[ÜBUNGSTEXT]
'''
Kommentierung in der ARD-Sportschau: Die Frauenoffensive
Dass eine Frau die Sportschau moderiert, ist bereits der Fall. Mit Stephanie Baczyk kommentiert nun erstmals auch eine Frau die Samstags-Sportschau.
Die Beständigkeit patriarchaler Strukturen ist hinlänglich bekannt. Aber es gibt immer wieder Daten, die selbst die eigentlich Wissenden immer wieder staunen lassen. Etwa, dass das Frauenwahlrecht in der Schweiz erst 1971 eingeführt wurde, dass es in Liechtenstein gar erst 1984 so weit war oder dass der Deutsche Fußball-Bund Frauen 1955 das Fußballspielen verbot und den Beschluss noch weitere 15 Jahre lang aufrechterhielt.
Ähnlich staunen werden die Menschen, die irgendwann auf den 20. Juli 2019 zurückblicken. Denn an diesem Tag teilte die ARD mit, Stephanie Baczyk als erste Frau ins Kommentatorenteam der „Sportschau“ für die Fußball-Bundesliga, dem weitere 17 Männer angehören, aufzunehmen. Die deutsche Nachrichtenagentur dpa stellte geradezu bewundernd fest: „Trotz der teils frauenfeindlichen Kritik an ZDF-Reporterin Claudia Neumann hat auch die ARD nach einer Fußball-Kommentatorin gesucht. Jetzt ist das Erste fündig geworden.“ Sapperlott!
Neumann kommentierte als erste Frau für das ZDF 2016 Männerfußballländerspiele bei der Europameisterschaft in Frankreich und war insbesondere bei ihren WM-Einsätzen 2018 in Russland einem Shitstorm in den sozialen Netzwerken ausgesetzt. Die sexistischen Kommentare, Beschimpfungen und Hass-Attacken nahmen derart üble Ausmaße an, dass das ZDF Strafanzeige gegen die Hetzer einreichte.
Damals schon lobte der ARD-Sportkoordinator Axel Balkausky das ZDF, mit Neumann eine kompetente Kommentatorin aufgebaut zu haben, und zeigte sich „zuversichtlich, dass wir diese Lücke mittelfristig schließen können“. Ein Satz, der einen ebenfalls verwundert zurücklässt, weil er nahelegt, es bräuchte eben nur diese eine Frau, um das Problem der männlichen Monokultur zu beheben.
Shitstorms von männlichen TV-Zuschauern
Frauen als Fußballreporterinnen werden offensichtlich wie eine seltene, zu züchtende Spezies betrachtet, und eine jede Redaktion schätzt sich glücklich, wenn sie so ein Vorzeigeexemplar präsentieren kann. Dass die erste Frau, die eine Profifußballmännerpartie live im Fernsehen kommentierte, ausgerechnet auf Initiative von Sky und der Sport-Bild („Wir wollen deine Stimme“) gecastet wurde, verstärkt diesen Eindruck. Christina Graf setzte sich damals gegen 1.200 Konkurrentinnen durch und kommentierte im Februar 2013 als erste Frau ein Spiel der Zweiten Fußball-Bundesliga zwischen Jahn Regensburg und Hertha BSC Berlin live im Fernsehen. Angestellt bei Sky blieb sie allerdings nur bis 2018.
'''
[ZU ERLEDIGENDE AUFGABEN]
A: In welchem Jahr wurde laut dem Text über die Sportschau-Kommentatorin das Frauenwahlrecht in Liechtenstein eingeführt?
B: Entnimm dem Text über die Sportschau-Kommentatorin wortgetreu alles von „Kommentierung in der“ bis hinunter zu „Frau die Samstags-Sportschau.“.

[AUSGELESENE EINTRÄGE]
'''
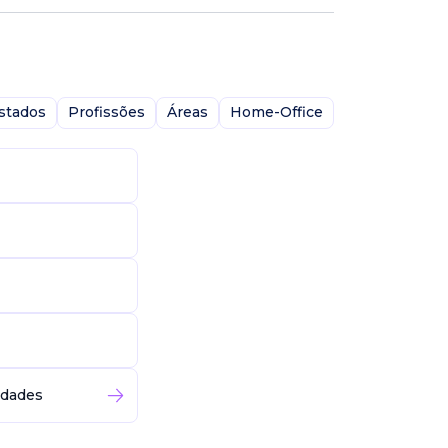
stados
Profissões
Áreas
Home-Office
idades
'''
[LÖSUNGEN ZUR ÜBUNG]
A: 1984.

B:
Kommentierung in der ARD-Sportschau: Die Frauenoffensive
Dass eine Frau die Sportschau moderiert, ist bereits der Fall. Mit Stephanie Baczyk kommentiert nun erstmals auch eine Frau die Samstags-Sportschau.